**What is required:**
Which lines in the records below contain the word "sample"? Copy each such line in full.

Data entries:

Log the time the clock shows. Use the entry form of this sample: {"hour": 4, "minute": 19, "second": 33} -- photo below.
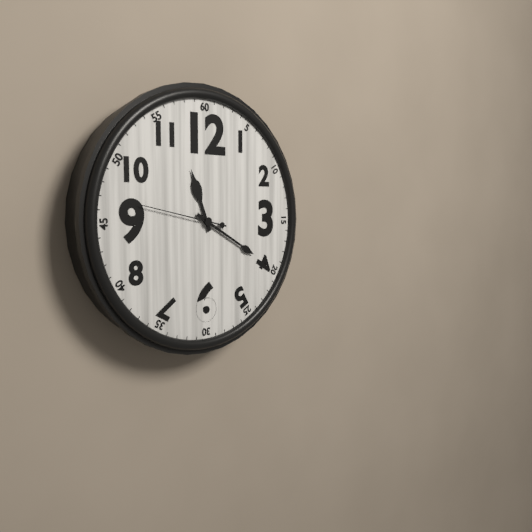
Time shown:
{"hour": 11, "minute": 20, "second": 47}
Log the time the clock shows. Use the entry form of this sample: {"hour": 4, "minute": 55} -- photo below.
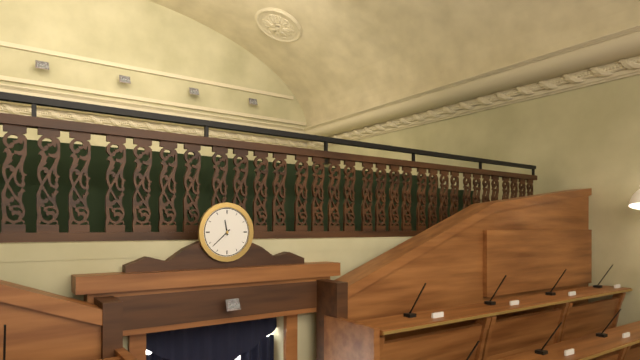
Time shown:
{"hour": 11, "minute": 38}
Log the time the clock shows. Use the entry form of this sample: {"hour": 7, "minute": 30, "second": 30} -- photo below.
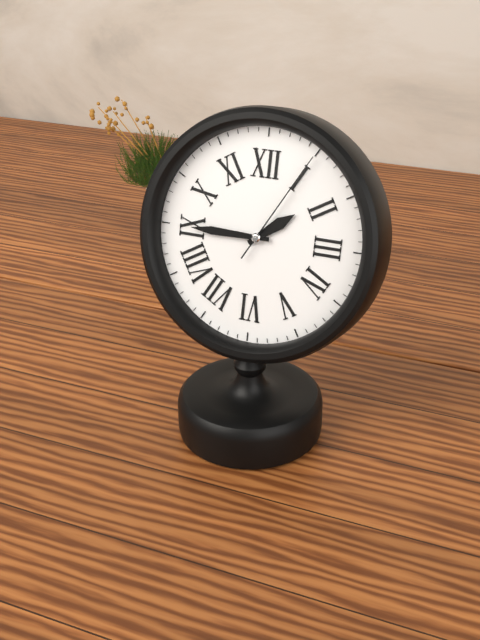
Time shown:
{"hour": 1, "minute": 45, "second": 5}
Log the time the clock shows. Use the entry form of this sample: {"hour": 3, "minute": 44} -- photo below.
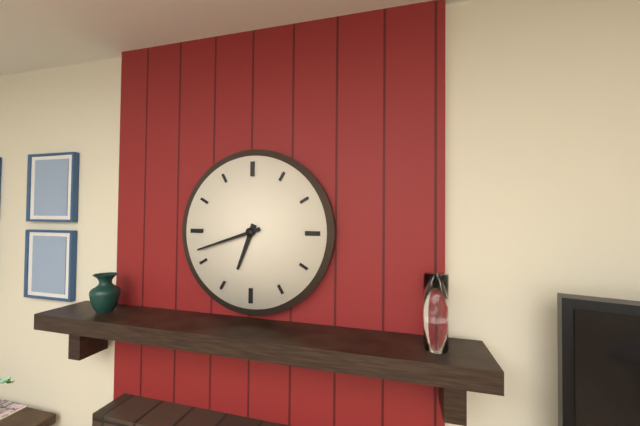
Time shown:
{"hour": 6, "minute": 42}
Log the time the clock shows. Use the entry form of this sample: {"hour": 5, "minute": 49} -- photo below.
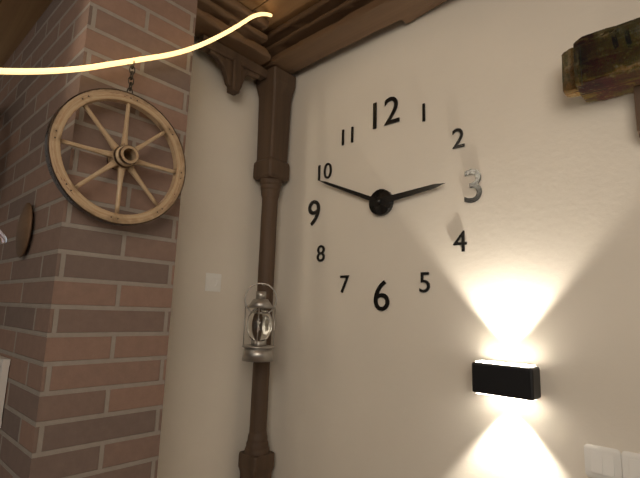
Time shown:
{"hour": 2, "minute": 49}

**In response:**
Log the time the clock shows. Use the entry form of this sample: {"hour": 4, "minute": 19, "second": 33} -- photo below.
Log the time the clock shows. Use the entry form of this sample: {"hour": 4, "minute": 55} -- photo below.
Log the time the clock shows. Use the entry form of this sample: {"hour": 7, "minute": 30, "second": 30} -- photo below.
Log the time the clock shows. Use the entry form of this sample: {"hour": 3, "minute": 44} -- photo below.
Log the time the clock shows. Use the entry form of this sample: {"hour": 5, "minute": 49} -- photo below.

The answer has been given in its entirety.